Anunciou-se que essa nova fase visa atingir cerca de 1,7 milhão de brasileiros beneficiados, os quais deverão exibir documentos comprobatórios que legitimem a manutenção do beneficio, sob pena de sua suspensão e cessação.

Registre-se também que as filas de casos represados, a ausência de concursos públicos, a aposentadoria e o afastamento de vários servidores sem a reposição imediata ou sequencial, além do contexto pandêmico e as visíveis crises econômica e política que assolam o país – sem esquecer da reforma previdenciária, de 13 de novembro de 2019, através da Emenda Constitucional 103 -, acabam por inserir o trabalhador brasileiro em um caos institucional completo, de pouca funcionalidade do sistema previdenciário, mas que ainda assim arquiteta nova fase fiscalizadora.

Em recente estudo do CNJ, em seu relatório periódico que analisa as atividades do Judiciário nacional, apurou-se que a judicialização das questões previdenciárias aumentou e muito nos últimos anos, corroborando o notório atraso funcional da autarquia e seus deletérios efeitos a seus filiados.

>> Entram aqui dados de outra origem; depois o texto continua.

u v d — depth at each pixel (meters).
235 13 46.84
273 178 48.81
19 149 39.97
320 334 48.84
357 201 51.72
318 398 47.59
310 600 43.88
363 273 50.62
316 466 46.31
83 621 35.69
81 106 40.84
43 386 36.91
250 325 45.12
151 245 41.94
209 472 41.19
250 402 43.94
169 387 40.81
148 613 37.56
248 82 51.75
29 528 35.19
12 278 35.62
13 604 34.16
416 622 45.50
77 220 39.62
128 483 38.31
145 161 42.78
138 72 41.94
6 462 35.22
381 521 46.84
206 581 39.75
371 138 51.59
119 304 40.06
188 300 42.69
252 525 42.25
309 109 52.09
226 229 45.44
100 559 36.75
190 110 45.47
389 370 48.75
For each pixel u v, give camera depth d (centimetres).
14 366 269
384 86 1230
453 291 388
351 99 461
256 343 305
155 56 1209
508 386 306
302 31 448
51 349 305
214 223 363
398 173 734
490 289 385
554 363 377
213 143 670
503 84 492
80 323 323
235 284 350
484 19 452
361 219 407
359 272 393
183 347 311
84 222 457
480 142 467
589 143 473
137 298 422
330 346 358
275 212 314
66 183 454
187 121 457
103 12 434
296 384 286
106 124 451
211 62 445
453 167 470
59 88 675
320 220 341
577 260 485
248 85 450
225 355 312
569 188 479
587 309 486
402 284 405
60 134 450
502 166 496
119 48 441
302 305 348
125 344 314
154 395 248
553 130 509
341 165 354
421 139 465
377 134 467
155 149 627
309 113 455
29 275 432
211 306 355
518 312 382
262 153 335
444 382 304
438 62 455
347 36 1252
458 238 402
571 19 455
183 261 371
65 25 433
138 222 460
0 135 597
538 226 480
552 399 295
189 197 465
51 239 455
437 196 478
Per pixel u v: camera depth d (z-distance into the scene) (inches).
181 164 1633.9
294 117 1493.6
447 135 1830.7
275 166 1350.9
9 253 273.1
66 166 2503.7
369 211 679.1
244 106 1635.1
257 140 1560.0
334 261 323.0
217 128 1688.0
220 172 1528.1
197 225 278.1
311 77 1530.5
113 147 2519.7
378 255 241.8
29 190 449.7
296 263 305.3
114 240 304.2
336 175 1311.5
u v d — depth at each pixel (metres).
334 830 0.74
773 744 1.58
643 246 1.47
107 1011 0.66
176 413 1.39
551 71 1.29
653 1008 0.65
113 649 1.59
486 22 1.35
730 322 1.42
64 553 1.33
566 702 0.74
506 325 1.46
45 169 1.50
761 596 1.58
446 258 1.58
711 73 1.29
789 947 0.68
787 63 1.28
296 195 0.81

Apurou-se, neste sentindo, que “ a Justiça Federal registrou aumento de 52% no número de novas ações que envolvem direito previdenciário, como o reconhecimento de aposentadorias e benefícios pagos pelo Instituto Nacional do Seguro Social (INSS), em um período de três anos [e que] a judicialização contra o INSS deve aumentar com a reforma da Previdência, promulgada em novembro de 2019”.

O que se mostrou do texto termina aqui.